Phil Mickelson calls it a “big problem” in golf, an unhappy consequence of Boom Covid.
Overstuffed sheets? The sharp pace of the game? Not exactly.
In one the last post at X, the six-time major champion and sometimes social media provocateur railed against what he sees as a scourge of insatiable bunkers — sandy minefields littered with the footprints and wedges of players who can’t be bothered to fix things.
“It is so disrespectful to everyone playing behind you to not dig the bunkers properly (or repair the course markings),” Mickelson wrote. “Since Covid, this has become a big problem even at the best clubs.”
It is so disrespectful to everyone playing behind you to not dig the bunkers properly (or repair the course markings)
Since Covid this has become a big problem even in the best clubs.— Phil Mickelson (@PhilMickelson) May 28, 2025
Is Lefty right? Brian Green, a longtime member of Association of Golf Course Superintendents of America and director of golf maintenance at Lonnie Poole Golf Course in North Carolina State, says yes.
“It’s gotten worse,” he told GOLF.com.
Part of it, Green says, is a tagging gap—new players who picked up the game during the pandemic and never got the memo about leaving the course the way you found it. But it’s also a Covid hangover. Remember when we didn’t have to touch flagsticks or rockets? “People got used to that kind of no-contact golf,” Green says. “And many of them have kept up the habit.”
Green is not ungrateful for the entire initial game. Full tip sheets are “a good problem to have,” he says. But when you spend roughly 20 percent of your maintenance budget on bunkers, seeing them fall into disrepair. Recently, Green watched a player take two hacks into a bunker and walk away without so much as seeing a rake that was steps away. Green drove up and had a chat with the mocker.
“I don’t usually go up to golfers during a round and say nothing,” he says. “But in a case like that, I just felt I had to.”
So, yes – it’s a problem. But like most annoyances on the course, it’s privileged. And how upset about it do you want to get? In the thread in which Mickelson’s post appeared, some commenters went further in venting their dismay, condemning the issue of bunker ethics as a symptom of wider societal rot.
“This extends beyond the golf course,” one post read. “It’s like people have lost all their soft skills since Covid.”
Or maybe it’s just that they’ve been spending too much time on social media.
Bottom line: If you’re lucky enough to play golf, you probably shouldn’t let a few unstable bunkers put you off. They certainly don’t have to send you into existential despair. Much of it comes down to managing expectations. On a busy public course, you should know that imperfections—and lapses in etiquette—come with the territory. The rough won’t always be perfectly mowed, the greens won’t always be glassy, ​​and the sand may look like it’s been run over by a small herd. So what? This is golf in the real world.
It’s also worth remembering that bunkers are supposed to be dangerous. They are meant to test your skills and patience. The world’s highest-ranked course, Pine Valley, doesn’t even have a rake. Players are asked to calm things down with their feet and move on.
Somewhere along the line, golfers’ expectations grew. Between the hyper-manicured private clubs and the pristine conditions we see on TV, we’ve come to believe that every bunker should be as carefully tended as a sand mandala.
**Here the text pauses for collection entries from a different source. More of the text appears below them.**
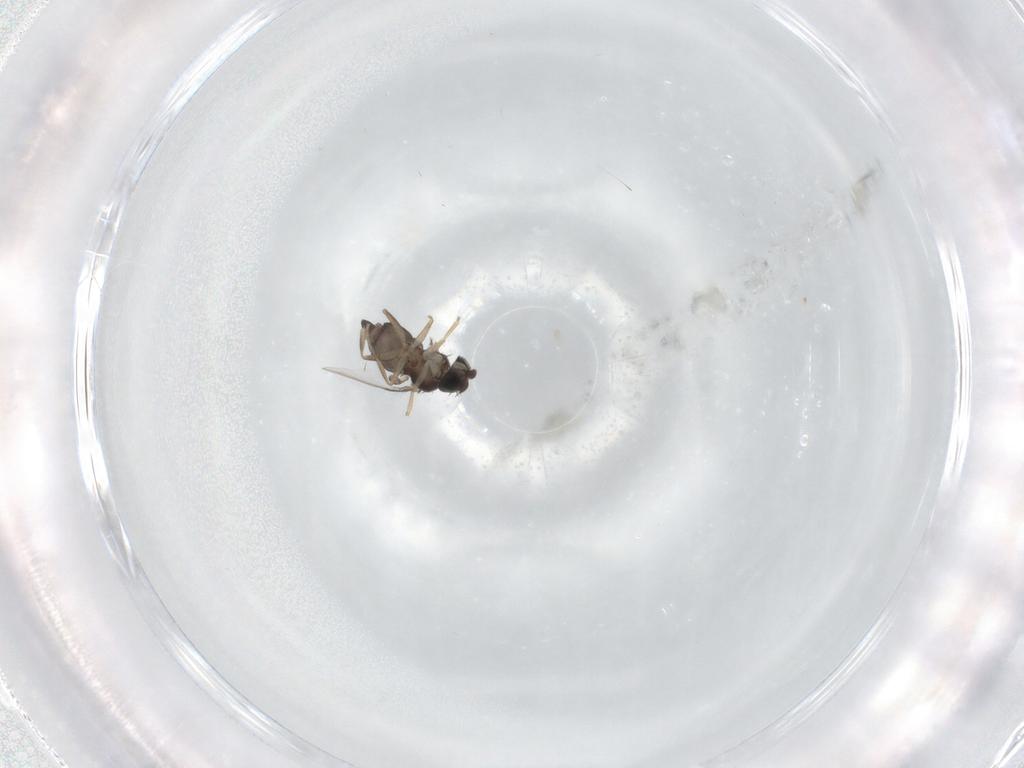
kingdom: Animalia
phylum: Arthropoda
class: Insecta
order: Diptera
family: Phoridae
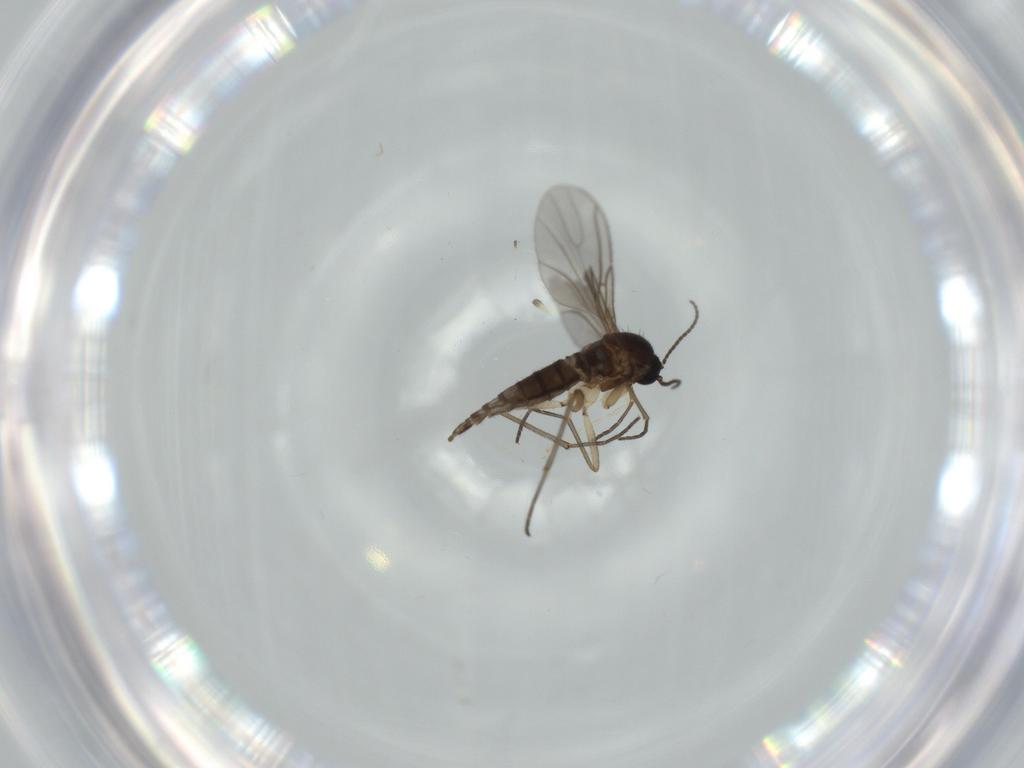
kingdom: Animalia
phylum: Arthropoda
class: Insecta
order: Diptera
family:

But perfect bunkers of lies are a modern luxury, not a birthright. They didn’t always get into the game.
If you really can’t stand it, make a local rule among your friends: If your ball rests on a mark, you can pick it up and put it close — still in the bunker, but off the mark. Then play your shot without complaint. And, of course, dig in when you’re done.
Because the truth is, splitting the course cuts both ways. A messy bunker can say something about someone else’s behavior. How you react to it says something about you.